▸ ЗАДАНИЯ
[1] Ответьте на вопросы по отрывку о службе в Белостоке:
(а) Центром какой промышленности довоенной Польши был Белосток?
(б) С какого года Белосток входил в состав Белорусской ССР?
(в) Каких специалистов готовила школа на белостокском военном аэродроме?
[2] Продолжите отрывок о службе в Белостоке, начиная сразу после его последнего предложения.
***** ОТРЫВОК ТЕКСТА
После долгого пути эшелон прибыл в Белосток - крупный центр текстильной промышленности довоенной Польши, где нам предстояло нести службу. С 1939 года он был включен в состав Белорусской ССР, но нам казался чужим заграничным городом с довольно недружественным преимущественно польским населением.


Новобранцев зачислили в расположенную на белостокском военном аэродроме школу, готовящую специалистов по радио- и проводной связи. Через несколько месяцев, после присвоения сержантских званий, мы были распределены по авиационным частям Особого Белорусского военного округа.
**********
***** ПРЕДОСТАВЛЕННЫЕ МАТЕРИАЛЫ
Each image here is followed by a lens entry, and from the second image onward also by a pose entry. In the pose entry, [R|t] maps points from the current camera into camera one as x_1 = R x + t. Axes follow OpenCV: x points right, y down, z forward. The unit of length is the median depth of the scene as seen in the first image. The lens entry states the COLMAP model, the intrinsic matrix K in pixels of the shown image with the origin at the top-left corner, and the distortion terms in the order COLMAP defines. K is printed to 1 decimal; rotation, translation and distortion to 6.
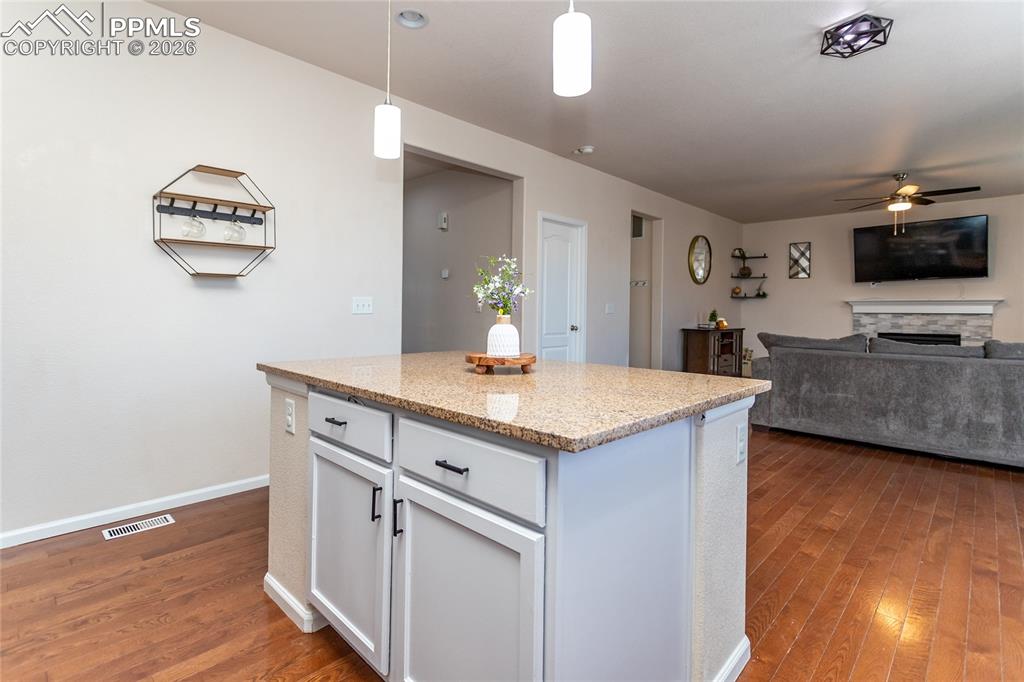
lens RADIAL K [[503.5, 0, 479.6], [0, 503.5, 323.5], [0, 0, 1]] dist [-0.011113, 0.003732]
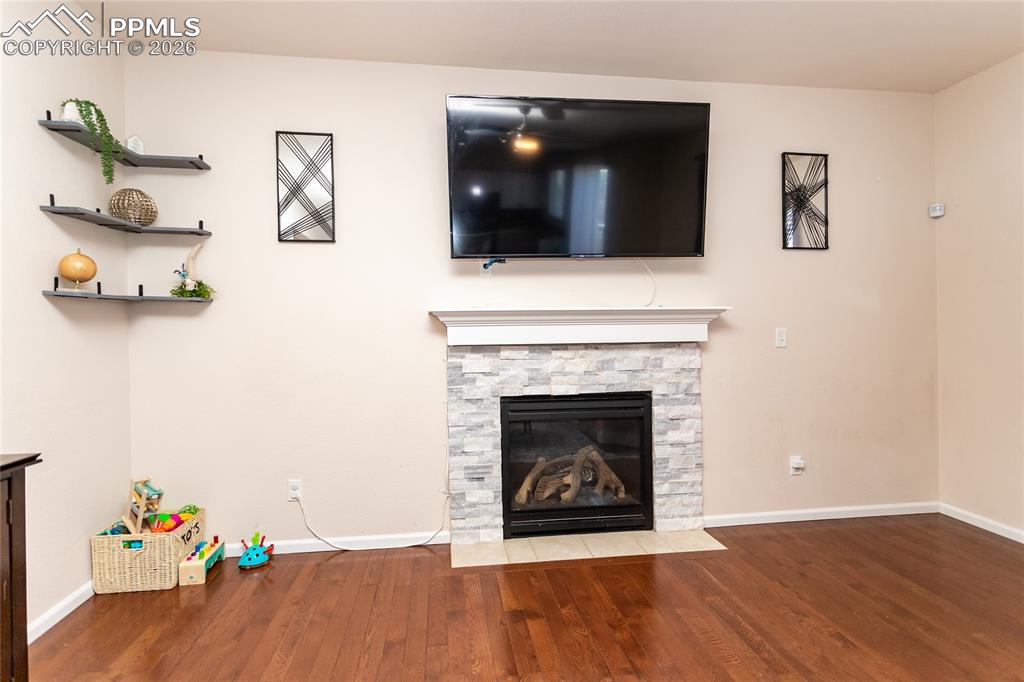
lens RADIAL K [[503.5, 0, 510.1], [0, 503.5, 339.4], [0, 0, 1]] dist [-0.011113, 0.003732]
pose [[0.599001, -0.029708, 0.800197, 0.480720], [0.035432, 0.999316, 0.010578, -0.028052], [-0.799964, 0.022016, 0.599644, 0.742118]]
**********
***** ПРЕДОСТАВЛЕННЫЕ МАТЕРИАЛЫ
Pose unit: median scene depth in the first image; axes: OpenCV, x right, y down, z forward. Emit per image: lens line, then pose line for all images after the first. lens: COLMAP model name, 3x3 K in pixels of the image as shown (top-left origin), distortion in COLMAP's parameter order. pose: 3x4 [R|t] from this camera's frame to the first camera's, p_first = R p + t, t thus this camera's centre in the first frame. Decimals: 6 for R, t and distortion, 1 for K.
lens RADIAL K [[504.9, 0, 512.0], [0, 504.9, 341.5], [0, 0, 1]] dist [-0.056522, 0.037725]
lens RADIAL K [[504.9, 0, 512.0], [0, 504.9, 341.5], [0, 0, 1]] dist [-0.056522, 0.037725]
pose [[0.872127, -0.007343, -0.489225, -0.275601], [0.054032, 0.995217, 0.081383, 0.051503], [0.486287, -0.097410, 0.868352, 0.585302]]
**********
▸ ВАШИ ОТВЕТЫ
[1]
(а) Текстильной промышленности.
(б) С 1939 года.
(в) Специалистов по радио- и проводной связи.

[2]
Многие из питерцев попали в роту связи штаба 9-й Смешанной авиационной дивизии, где я был назначен командиром отделения телефонистов. Дивизия, включающая истребительные и бомбардировочные полки, составляла ядро боевой авиации ОБВО. Обстановка в штабе была тревожной. Уже зимой на политзанятиях начали изучать структуру и вооружения вермахта, типы и силуэты немецких самолетов. Частыми стали ночные выходы по тревоге на железнодорожную станцию для разгрузки эшелонов с первыми нашими скоростными истребителями МИГ-3. Нередко при этом рядом разгружались платформы с новыми танками. К лету возросла напряженность на границе. Как связисты штаба мы знали о многочисленных ее нарушениях немецкой стороной по воздуху и на земле. Но никто из нас, рядовых сержантов, не предполагал, что война так близка. Почему-то считалось, что она начнется не ранее 1942 года.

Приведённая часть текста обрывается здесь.